Three new white papers are now out comparing the performance characteristics and differences between Solaris ZFS and Microsoft, Red Hat and Veritas. 

SOLARIS™ ZFS AND MICROSOFT SERVER 2003 NTFS FILE SYSTEM PERFORMANCE WHITE PAPER Click here for PDF
The Solaris™ 10 06/06 Operating System (OS) introduced a new data management technology — the Solaris ZFS file system. Replacing the traditionally separate file system and volume manager functionality found in most operating environments, Solaris ZFS provides immense capacity and performance coupled with a proven data integrity model and simplified administrative interface. This white paper explores the performance characteristics and differences of Solaris ZFS and the Microsoft Windows Server 2003 NTFS file system through a series of publicly available benchmarks, including BenchW, Postmark, and others.

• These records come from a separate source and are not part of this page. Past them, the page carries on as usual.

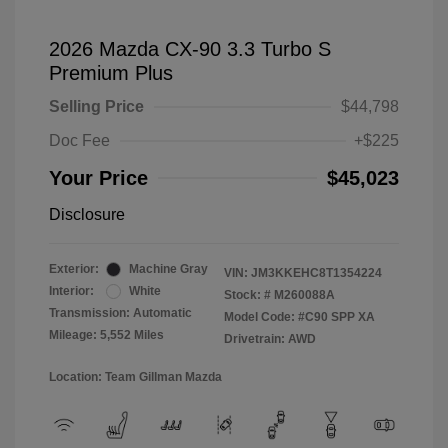
2026 Mazda CX-90 3.3 Turbo S
Premium Plus
Selling Price
$44,798
Doc Fee
+$225
Your Price
$45,023
Disclosure
Exterior:
Machine Gray
VIN:
JM3KKEHC8T1354224
Interior:
White
Stock: #
M260088A
Transmission: Automatic
Model Code: #C90 SPP XA
Mileage: 5,552 Miles
Drivetrain: AWD
Location: Team Gillman Mazda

SOLARIS™ ZFS AND RED HAT ENTERPRISE LINUX EXT3 FILE SYSTEM PERFORMANCE WHITE PAPER Click here for PDF
The Solaris™ 10 06/06 Operating System (OS) introduced a major new data management technology — the Solaris ZFS file system. Replacing the traditionally separate file system and volume manager functionality found in most operating environments, Solaris ZFS provides immense capacity and performance coupled with a proven data integrity model and simplified administrative interface. This white paper explores the performance characteristics and differences of Solaris ZFS and the ext3 file system through a series of benchmarks based on use cases derived from common scenarios, as well as the IOzone File System Benchmark (IOzone benchmark) which tests specific I/O patterns.

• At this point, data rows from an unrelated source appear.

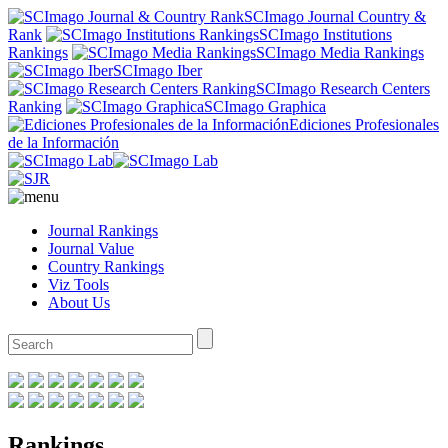
SCImago Journal Country &
Rank
SCImago Institutions
Rankings
SCImago Media Rankings
SCImago Iber
SCImago Research Centers
Ranking
SCImago Graphica
Ediciones Profesionales
de la Información
Journal Rankings
Journal Value
Country Rankings
Viz Tools
About Us
Rankings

SOLARIS™ ZFS AND VERITAS STORAGE FOUNDATION FILE SYSTEM PERFORMANCE WHITE PAPER  Click here for PDF
The Solaris™ 10 06/06 Operating System (OS) introduces a major new data management technology — the Solaris ZFS file system. Replacing the traditionally separate file system and volume manager functionality found in most operating environments, Solaris ZFS provides immense capacity and performance coupled with a proven data integrity model and simplified administrative interface. This white paper explores the performance characteristics and differences of Solaris ZFS and the Veritas File System through a series of tests using the Filebench benchmarking framework which reproduces the I/O patterns of applications, as well as the popular IOzone benchmark which tests specific I/O patterns.

Comments:

These are interesting tests, but there is an anomaly in the ext3 and vxfs mesurements. Since there are 4*2Gb FC links to the array, the maximal bit rate is 8 Gbps = 1 GB/s. It is the same limit as the PCI-X 133 BTW. But there are graphs which show read and write performances above this number, particularly in the zfs vs ext3 paper. At first I thought this was because only zeroes were written and the controller only sent changes, but even if that was the case, we would still be bound to the PCI-X speed (1 GB/s). So I really think that there are some anomalies in some tests.